Segment Open

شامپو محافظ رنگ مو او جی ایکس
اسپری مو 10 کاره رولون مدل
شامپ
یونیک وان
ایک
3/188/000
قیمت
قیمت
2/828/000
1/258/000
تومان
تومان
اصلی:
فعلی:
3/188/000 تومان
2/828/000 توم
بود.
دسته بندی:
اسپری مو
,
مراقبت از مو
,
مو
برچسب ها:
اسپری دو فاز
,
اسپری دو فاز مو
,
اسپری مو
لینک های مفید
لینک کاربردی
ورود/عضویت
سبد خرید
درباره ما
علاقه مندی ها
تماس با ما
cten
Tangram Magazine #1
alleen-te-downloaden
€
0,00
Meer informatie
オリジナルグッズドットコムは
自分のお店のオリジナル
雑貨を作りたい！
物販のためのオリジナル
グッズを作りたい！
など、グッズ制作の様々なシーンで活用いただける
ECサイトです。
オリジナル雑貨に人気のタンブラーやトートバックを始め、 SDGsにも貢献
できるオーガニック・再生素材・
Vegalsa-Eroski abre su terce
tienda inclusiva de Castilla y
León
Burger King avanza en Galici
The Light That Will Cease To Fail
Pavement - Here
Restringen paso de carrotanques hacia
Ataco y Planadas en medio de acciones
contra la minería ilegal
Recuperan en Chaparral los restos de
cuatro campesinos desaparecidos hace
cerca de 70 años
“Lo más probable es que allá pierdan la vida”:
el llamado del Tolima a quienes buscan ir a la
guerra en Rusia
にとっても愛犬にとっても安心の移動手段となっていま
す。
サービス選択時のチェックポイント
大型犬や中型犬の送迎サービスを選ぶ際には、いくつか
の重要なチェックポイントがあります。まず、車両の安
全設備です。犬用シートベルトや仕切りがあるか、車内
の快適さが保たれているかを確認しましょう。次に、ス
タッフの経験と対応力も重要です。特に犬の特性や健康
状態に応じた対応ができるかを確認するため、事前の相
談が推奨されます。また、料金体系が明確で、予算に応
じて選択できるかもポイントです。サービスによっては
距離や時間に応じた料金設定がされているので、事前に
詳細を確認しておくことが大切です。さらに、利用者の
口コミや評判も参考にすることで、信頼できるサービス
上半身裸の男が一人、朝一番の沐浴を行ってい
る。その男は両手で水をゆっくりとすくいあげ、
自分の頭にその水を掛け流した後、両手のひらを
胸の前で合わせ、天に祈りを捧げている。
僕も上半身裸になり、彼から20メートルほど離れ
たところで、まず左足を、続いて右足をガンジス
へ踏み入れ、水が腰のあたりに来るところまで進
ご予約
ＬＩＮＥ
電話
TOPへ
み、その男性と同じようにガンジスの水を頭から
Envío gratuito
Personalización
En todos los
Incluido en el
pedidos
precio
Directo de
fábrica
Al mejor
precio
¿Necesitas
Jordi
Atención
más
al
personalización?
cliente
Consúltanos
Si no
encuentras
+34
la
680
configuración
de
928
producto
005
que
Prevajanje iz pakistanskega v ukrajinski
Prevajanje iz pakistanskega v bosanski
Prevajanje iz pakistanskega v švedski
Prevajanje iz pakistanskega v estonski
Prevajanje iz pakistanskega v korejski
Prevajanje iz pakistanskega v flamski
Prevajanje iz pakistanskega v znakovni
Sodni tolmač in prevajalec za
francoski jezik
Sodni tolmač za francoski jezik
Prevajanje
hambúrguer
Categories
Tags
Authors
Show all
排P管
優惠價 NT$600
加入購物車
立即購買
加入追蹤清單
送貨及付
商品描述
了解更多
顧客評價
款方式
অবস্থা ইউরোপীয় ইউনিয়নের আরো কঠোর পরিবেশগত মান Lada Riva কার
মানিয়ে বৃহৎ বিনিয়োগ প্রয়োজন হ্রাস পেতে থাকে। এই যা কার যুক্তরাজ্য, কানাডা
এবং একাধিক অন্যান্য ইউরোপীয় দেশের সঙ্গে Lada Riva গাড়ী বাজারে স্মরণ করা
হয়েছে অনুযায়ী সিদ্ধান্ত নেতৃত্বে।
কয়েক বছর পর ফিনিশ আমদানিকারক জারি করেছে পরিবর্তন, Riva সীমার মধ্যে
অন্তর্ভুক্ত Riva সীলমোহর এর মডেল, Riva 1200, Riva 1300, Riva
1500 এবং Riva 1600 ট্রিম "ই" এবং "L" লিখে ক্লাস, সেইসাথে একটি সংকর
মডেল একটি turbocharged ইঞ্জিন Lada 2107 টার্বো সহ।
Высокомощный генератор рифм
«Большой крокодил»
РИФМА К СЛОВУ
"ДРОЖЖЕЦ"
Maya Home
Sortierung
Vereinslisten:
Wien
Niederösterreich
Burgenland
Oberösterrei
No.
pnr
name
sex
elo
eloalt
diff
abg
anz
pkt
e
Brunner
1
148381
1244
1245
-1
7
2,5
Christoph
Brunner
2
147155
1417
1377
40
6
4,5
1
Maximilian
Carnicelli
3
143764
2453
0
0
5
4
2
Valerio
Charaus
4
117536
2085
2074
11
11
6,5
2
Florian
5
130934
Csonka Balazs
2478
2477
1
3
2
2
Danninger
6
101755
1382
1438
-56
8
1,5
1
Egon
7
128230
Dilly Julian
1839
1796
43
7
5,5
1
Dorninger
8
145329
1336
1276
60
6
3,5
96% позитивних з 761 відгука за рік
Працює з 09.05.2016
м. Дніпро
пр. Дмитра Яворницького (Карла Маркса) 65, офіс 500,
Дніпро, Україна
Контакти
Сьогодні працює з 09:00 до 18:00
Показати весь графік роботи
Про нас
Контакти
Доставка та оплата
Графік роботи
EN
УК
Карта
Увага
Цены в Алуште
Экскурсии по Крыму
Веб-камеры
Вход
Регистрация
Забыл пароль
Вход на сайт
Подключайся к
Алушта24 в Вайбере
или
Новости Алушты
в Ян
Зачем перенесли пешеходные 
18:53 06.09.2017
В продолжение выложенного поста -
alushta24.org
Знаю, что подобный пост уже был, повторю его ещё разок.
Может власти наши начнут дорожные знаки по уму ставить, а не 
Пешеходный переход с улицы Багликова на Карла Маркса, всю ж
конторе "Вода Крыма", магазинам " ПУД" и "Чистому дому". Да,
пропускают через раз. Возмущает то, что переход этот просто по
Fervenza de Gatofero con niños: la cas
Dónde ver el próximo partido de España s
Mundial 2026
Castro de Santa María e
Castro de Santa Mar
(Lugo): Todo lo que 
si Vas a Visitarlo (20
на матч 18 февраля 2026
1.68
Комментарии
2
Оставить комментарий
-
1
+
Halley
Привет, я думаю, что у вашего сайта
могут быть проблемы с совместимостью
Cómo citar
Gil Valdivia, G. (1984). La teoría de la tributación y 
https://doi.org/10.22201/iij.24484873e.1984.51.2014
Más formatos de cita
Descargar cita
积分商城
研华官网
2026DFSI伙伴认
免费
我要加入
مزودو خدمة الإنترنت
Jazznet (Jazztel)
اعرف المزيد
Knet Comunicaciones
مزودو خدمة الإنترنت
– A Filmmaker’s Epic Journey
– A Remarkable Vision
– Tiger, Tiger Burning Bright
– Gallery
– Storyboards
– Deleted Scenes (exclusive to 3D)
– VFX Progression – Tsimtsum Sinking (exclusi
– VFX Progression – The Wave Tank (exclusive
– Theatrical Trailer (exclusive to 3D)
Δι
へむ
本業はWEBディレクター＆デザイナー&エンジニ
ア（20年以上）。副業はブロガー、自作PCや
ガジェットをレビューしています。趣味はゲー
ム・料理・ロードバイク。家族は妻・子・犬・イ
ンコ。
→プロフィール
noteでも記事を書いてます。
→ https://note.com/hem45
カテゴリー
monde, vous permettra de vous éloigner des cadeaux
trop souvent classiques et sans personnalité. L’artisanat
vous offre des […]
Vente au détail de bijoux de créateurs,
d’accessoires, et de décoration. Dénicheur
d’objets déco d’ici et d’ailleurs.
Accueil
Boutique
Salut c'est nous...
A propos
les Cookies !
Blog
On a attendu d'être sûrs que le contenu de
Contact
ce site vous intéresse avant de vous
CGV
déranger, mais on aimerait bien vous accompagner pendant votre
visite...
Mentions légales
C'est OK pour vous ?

Segment Closed

Within the material above, transcribe exactly the lines that run from the line holding "Prevajanje iz pakistanskega v bosanski" through the line holding "Высокомощный генератор рифм".

▸ Task output
Prevajanje iz pakistanskega v bosanski
Prevajanje iz pakistanskega v švedski
Prevajanje iz pakistanskega v estonski
Prevajanje iz pakistanskega v korejski
Prevajanje iz pakistanskega v flamski
Prevajanje iz pakistanskega v znakovni
Sodni tolmač in prevajalec za
francoski jezik
Sodni tolmač za francoski jezik
Prevajanje
hambúrguer
Categories
Tags
Authors
Show all
排P管
優惠價 NT$600
加入購物車
立即購買
加入追蹤清單
送貨及付
商品描述
了解更多
顧客評價
款方式
অবস্থা ইউরোপীয় ইউনিয়নের আরো কঠোর পরিবেশগত মান Lada Riva কার
মানিয়ে বৃহৎ বিনিয়োগ প্রয়োজন হ্রাস পেতে থাকে। এই যা কার যুক্তরাজ্য, কানাডা
এবং একাধিক অন্যান্য ইউরোপীয় দেশের সঙ্গে Lada Riva গাড়ী বাজারে স্মরণ করা
হয়েছে অনুযায়ী সিদ্ধান্ত নেতৃত্বে।
কয়েক বছর পর ফিনিশ আমদানিকারক জারি করেছে পরিবর্তন, Riva সীমার মধ্যে
অন্তর্ভুক্ত Riva সীলমোহর এর মডেল, Riva 1200, Riva 1300, Riva
1500 এবং Riva 1600 ট্রিম "ই" এবং "L" লিখে ক্লাস, সেইসাথে একটি সংকর
মডেল একটি turbocharged ইঞ্জিন Lada 2107 টার্বো সহ।
Высокомощный генератор рифм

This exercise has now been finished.